═══ STUDY MATERIAL

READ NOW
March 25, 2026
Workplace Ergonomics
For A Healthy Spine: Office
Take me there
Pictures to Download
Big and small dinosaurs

══════
═══ STUDY MATERIAL

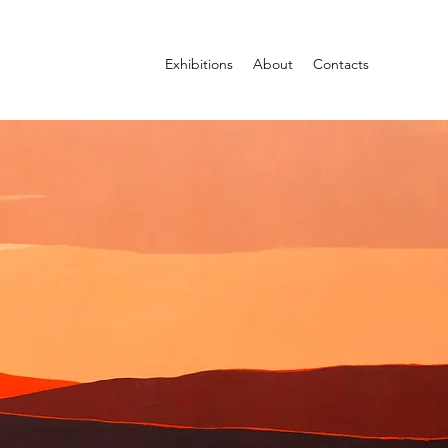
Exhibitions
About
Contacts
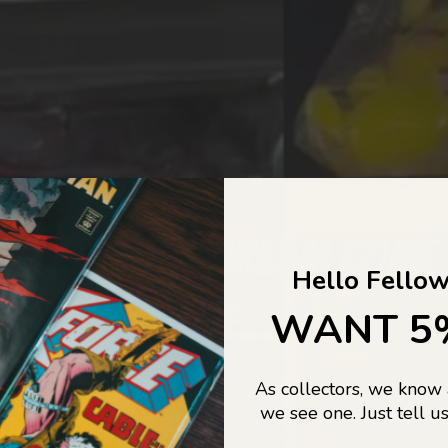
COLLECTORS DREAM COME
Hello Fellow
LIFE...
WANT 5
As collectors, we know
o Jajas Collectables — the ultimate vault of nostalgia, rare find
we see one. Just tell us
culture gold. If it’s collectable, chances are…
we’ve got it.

══════
═══ STUDY MATERIAL

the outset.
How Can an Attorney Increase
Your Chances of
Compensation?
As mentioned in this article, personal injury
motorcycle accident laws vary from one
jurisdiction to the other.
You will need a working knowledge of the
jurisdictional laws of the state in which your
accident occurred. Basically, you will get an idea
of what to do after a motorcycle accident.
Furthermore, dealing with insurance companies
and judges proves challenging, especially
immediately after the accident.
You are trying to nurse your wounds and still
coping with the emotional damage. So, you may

══════

== ACTION ITEM ==
Tally the lines above that contain the string "will", matching case exactly. Reply with the number alone.

== ANSWER SECTION ==
2